Cassazione penale, sez. unite, 29 gennaio 2016, n. 15453

«In caso di sequestro preventivo disposto di iniziativa della polizia giudiziaria, ai sensi dell’art. 321, comma 3-bis, cod. proc. pen., non vi è obbligo di dare avviso all’indagato presente al compimento dell’atto della facoltà di farsi assistere da un difensore di fiducia ex art. 104 disp. att. c.p.p.».

La Corte rileva innanzitutto come siano completamente diverse le finalità del sequestro preventivo – che mira ad inibire la libera disponibilità di un bene – rispetto a quelle del sequestro probatorio – che è un mezzo di ricerca della prova.
L’art. 321 c.p.p., comma 1, prevede la possibilità di disporre la misura cautelare quando vi è pericolo che la libera disponibilità di una cosa pertinente al reato possa aggravare o protrarre le conseguenze di esso ovvero agevolare la commissione di altri reati.
Tale norma è inserita nel Capo 2^ (Sequestro preventivo), Titolo 2^ (Misure cautelari reali) del Libro 4^, vale a dire nello stesso libro in cui sono disciplinate le misure cautelari personali.

Dati forniti:
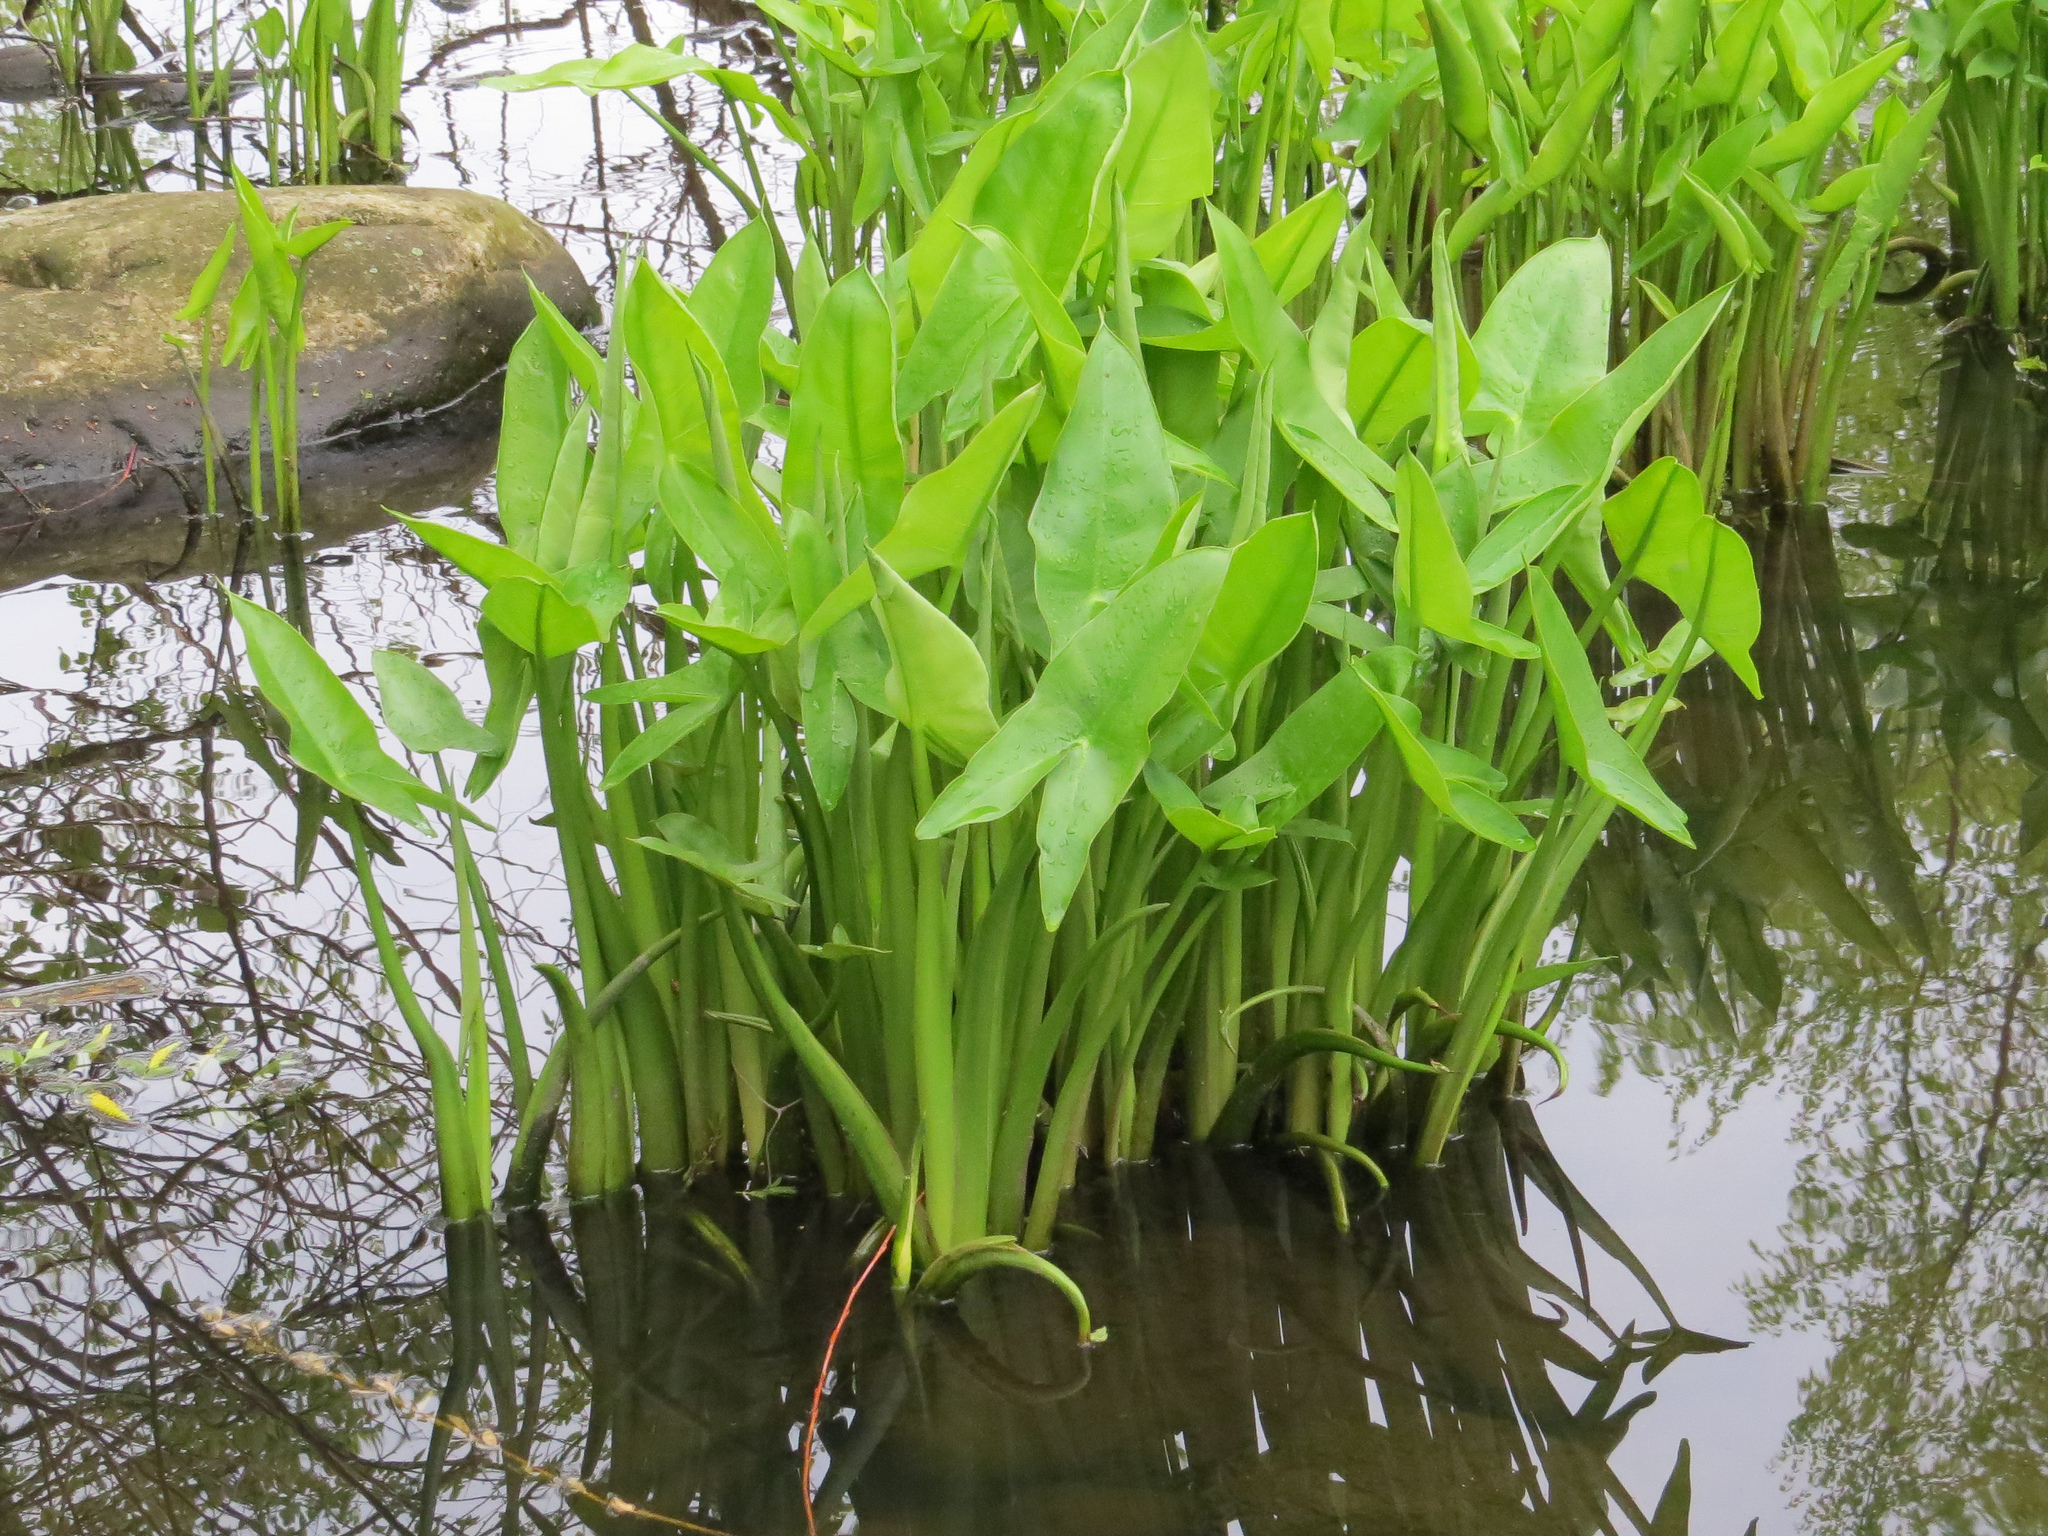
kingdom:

Compito assegnato:
Estrai dalla sentenza sul sequestro preventivo il passo che va da «Tale norma è» a «misure cautelari personali.», copiandolo senza alcuna modifica. I dati non hanno alcun ruolo in questo lavoro.

Risposta all'esercizio:
Tale norma è inserita nel Capo 2^ (Sequestro preventivo), Titolo 2^ (Misure cautelari reali) del Libro 4^, vale a dire nello stesso libro in cui sono disciplinate le misure cautelari personali.